Redwin est un jeune nain. Un adolescent, qui est apprenti auprès de son père à la forge. Il apprend à façonner le métal et à transformer l'acier en outils de travail, en ustensiles de cuisine ou en bijoux. Son père est un maître en la matière, il est reconnu par ses pairs dans ce domaine. Mais il est aussi connu comme un nain de la Forge qui refuse de construire des lames et des haches. Un nain qui ne travaille pas la forge de bataille. Un nain inutile.
Cette prise de position paternelle pose problème à Redwin qui, en plus d'être la risée de ses congénères, se sent humilié par cette attitude. Redwin rêve de redorer le blason familial, de laver la lâcheté de son père et de devenir un seigneur des runes.

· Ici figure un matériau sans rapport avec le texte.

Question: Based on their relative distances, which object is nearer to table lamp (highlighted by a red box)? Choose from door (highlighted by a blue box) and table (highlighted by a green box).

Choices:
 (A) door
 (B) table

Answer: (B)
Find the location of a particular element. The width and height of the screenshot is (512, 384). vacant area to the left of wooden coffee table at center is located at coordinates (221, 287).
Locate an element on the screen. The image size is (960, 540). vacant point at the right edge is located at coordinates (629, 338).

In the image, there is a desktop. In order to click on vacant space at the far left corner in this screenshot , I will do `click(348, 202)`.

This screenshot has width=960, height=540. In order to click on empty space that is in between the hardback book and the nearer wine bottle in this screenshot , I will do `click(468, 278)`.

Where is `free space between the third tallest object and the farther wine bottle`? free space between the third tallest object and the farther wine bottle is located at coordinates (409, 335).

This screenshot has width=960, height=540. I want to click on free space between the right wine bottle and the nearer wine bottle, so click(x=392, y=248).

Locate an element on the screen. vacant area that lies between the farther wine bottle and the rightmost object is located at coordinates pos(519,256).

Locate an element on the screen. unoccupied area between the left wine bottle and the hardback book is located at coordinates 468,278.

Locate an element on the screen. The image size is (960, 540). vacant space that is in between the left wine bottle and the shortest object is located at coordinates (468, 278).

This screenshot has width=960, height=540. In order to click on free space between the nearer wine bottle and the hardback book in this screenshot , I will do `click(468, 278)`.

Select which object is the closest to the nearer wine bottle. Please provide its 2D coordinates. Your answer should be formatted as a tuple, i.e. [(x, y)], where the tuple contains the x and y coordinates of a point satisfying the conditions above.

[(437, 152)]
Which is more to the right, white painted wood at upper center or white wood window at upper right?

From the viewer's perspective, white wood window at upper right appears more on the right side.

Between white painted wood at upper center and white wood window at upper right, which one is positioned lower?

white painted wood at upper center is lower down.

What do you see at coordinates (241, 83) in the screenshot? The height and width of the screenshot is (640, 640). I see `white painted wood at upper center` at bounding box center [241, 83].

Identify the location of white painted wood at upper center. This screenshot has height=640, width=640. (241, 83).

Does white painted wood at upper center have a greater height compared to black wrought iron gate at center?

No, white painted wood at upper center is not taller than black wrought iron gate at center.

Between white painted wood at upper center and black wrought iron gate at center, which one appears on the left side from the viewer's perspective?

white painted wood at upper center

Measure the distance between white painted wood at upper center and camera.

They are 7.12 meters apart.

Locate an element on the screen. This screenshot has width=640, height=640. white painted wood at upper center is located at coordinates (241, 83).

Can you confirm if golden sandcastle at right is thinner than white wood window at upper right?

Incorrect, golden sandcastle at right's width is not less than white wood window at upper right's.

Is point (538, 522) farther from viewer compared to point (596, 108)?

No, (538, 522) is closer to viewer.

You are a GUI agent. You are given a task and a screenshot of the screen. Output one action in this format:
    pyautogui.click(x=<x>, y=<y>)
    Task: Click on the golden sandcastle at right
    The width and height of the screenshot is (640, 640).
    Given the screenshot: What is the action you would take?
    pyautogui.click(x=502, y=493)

Le scénariste Jarry démarre une nouvelle série autour de la race des nains. Des histoires qui se déroulent dans le même univers que les Elfes. Il y aura cinq tomes, chacun consacré à une des nations naines. Ce premier épisode est consacré aux forgerons et artisans des métaux, l'ordre de la Forge.

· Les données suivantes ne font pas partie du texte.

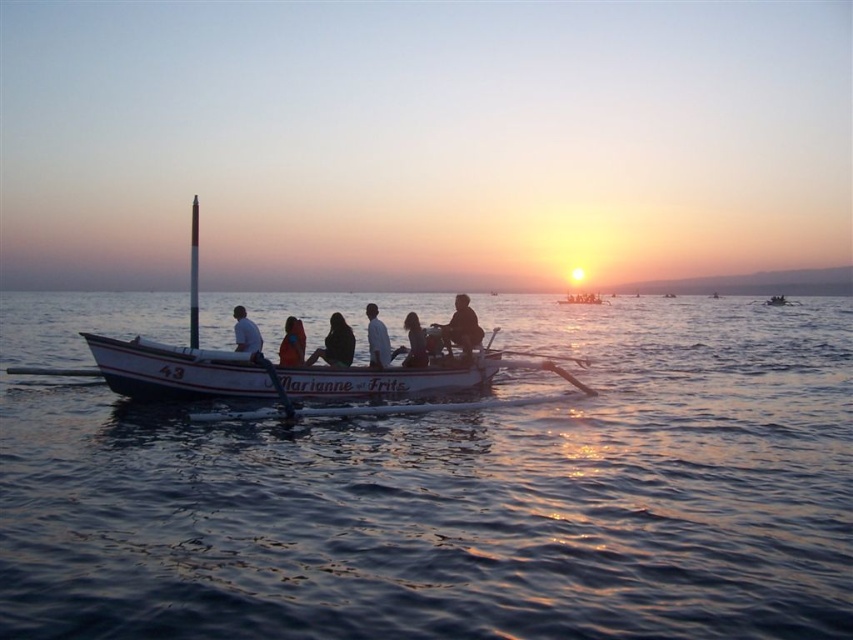
Can you confirm if dark brown leather jacket at center is taller than white cotton shirt at center?

No, dark brown leather jacket at center is not taller than white cotton shirt at center.

Between point (323, 348) and point (380, 332), which one is positioned behind?

Point (323, 348)

The height and width of the screenshot is (640, 853). In order to click on dark brown leather jacket at center in this screenshot , I will do `click(335, 342)`.

Between white wooden boat at center and white matte shirt at center, which one appears on the left side from the viewer's perspective?

From the viewer's perspective, white wooden boat at center appears more on the left side.

Identify the location of white wooden boat at center. This screenshot has height=640, width=853. (177, 358).

Is dark brown leather jacket at center bigger than wooden paddle at center?

Incorrect, dark brown leather jacket at center is not larger than wooden paddle at center.

Who is shorter, dark brown leather jacket at center or wooden paddle at center?

dark brown leather jacket at center is shorter.

Between point (338, 348) and point (271, 369), which one is positioned in front?

Point (271, 369) is more forward.

Find the location of `dark brown leather jacket at center`. dark brown leather jacket at center is located at coordinates (335, 342).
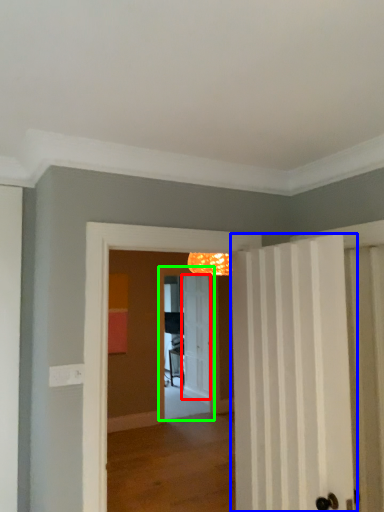
Question: Based on their relative distances, which object is nearer to door (highlighted by a red box)? Choose from door (highlighted by a blue box) and screen door (highlighted by a green box).

Choices:
 (A) door
 (B) screen door

Answer: (B)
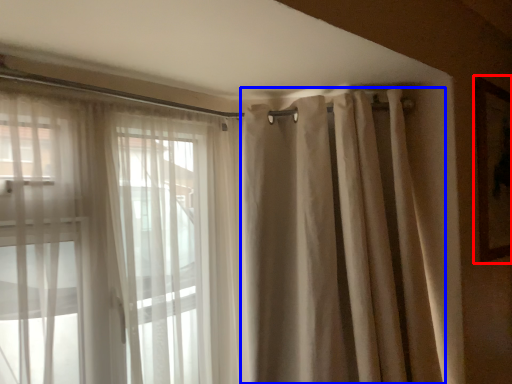
Question: Which point is further to the camera, picture frame (highlighted by a red box) or shower curtain (highlighted by a blue box)?

Choices:
 (A) picture frame
 (B) shower curtain

Answer: (A)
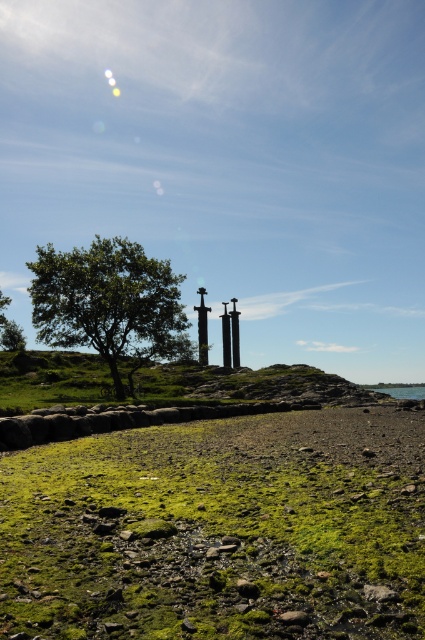
Question: Does green leafy tree at center lie in front of polished metal sword at center?

Choices:
 (A) yes
 (B) no

Answer: (A)

Question: Can you confirm if green mossy ground at lower center is positioned to the left of polished metal sword at center?

Choices:
 (A) yes
 (B) no

Answer: (B)

Question: Which of the following is the farthest from the observer?

Choices:
 (A) (224, 332)
 (B) (159, 612)
 (C) (238, 340)
 (D) (122, 296)

Answer: (C)

Question: Which point is closer to the camera taking this photo?

Choices:
 (A) (224, 356)
 (B) (234, 310)

Answer: (A)

Question: Which of the following is the farthest from the observer?

Choices:
 (A) black metal pole at center
 (B) polished metal sword at center
 (C) green mossy ground at lower center

Answer: (A)

Question: Is green leafy tree at center above polished metal sword at center?

Choices:
 (A) no
 (B) yes

Answer: (A)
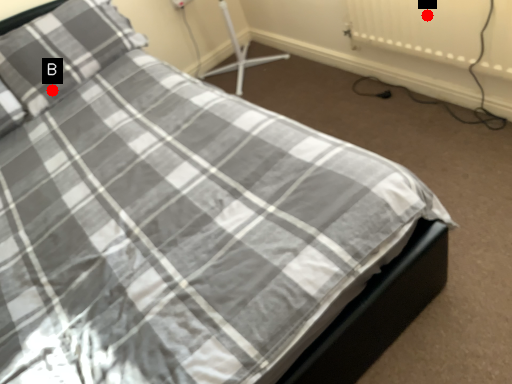
Question: Two points are circled on the image, labeled by A and B beside each circle. Which point is farther to the camera?

Choices:
 (A) A is further
 (B) B is further

Answer: (B)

Jarry nous propose un récit qui s'éloigne des habituels poncifs de la fantasy, pour notre plus grand plaisir. Il nous fait suivre le passage à la vie d'adulte d'un nain qui s'oppose à la volonté de son père. Une quête qui forcera Redwin à faire des choix aux conséquences jamais indolores. Le scénariste, amateur de bonnes choses (avec des barbes et des marteaux), développe son personnage principal avec une finesse psychologique peu courante dans un univers aussi brutal. Redwin et ses congénères dégagent une empathie certaine. Lui et ses proches sont vite attachants. Enfin, la voix off du narrateur du récit apporte un cachet indéniable à cet album. On pourra juste lui reprocher de ne pas mieux présenter le passage du temps.
Les acteurs et leurs émotions sont brillamment mis en images par le dessinateur, Goux, qui travaille avec le même doigté que Jarry. Les expressions faciales sont modérées et efficaces, le mouvement est fluide et le niveau de détails est élevé mais pas lourd.

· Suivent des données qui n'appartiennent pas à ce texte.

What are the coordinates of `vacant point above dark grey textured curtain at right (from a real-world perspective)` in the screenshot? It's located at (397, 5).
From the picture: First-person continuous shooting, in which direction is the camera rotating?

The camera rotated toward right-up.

Les scènes de combat ne sont pas délaissées pour autant. Grâce au talent de Goux, leur mise en scène et leur percussion sont particulièrement réussies. Le dessinateur aide son collègue à nous plonger dans une atmosphère captivante dont on ne veut pas se dégager avant de refermer cette bande dessinée. Le coup de crayon de Goux est précis et fin, sa représentation des nains est tout à fait conforme à la mienne et il s'en sort plutôt bien dans les complexes et populeuses vues de stade.
En conclusion, cet album, qui peut se lire indépendamment, est une jolie surprise, une belle découverte et une réussite complète. Il devrait ravir les amateurs de fantasy et, en particulier, ceux de ses meilleurs représentants.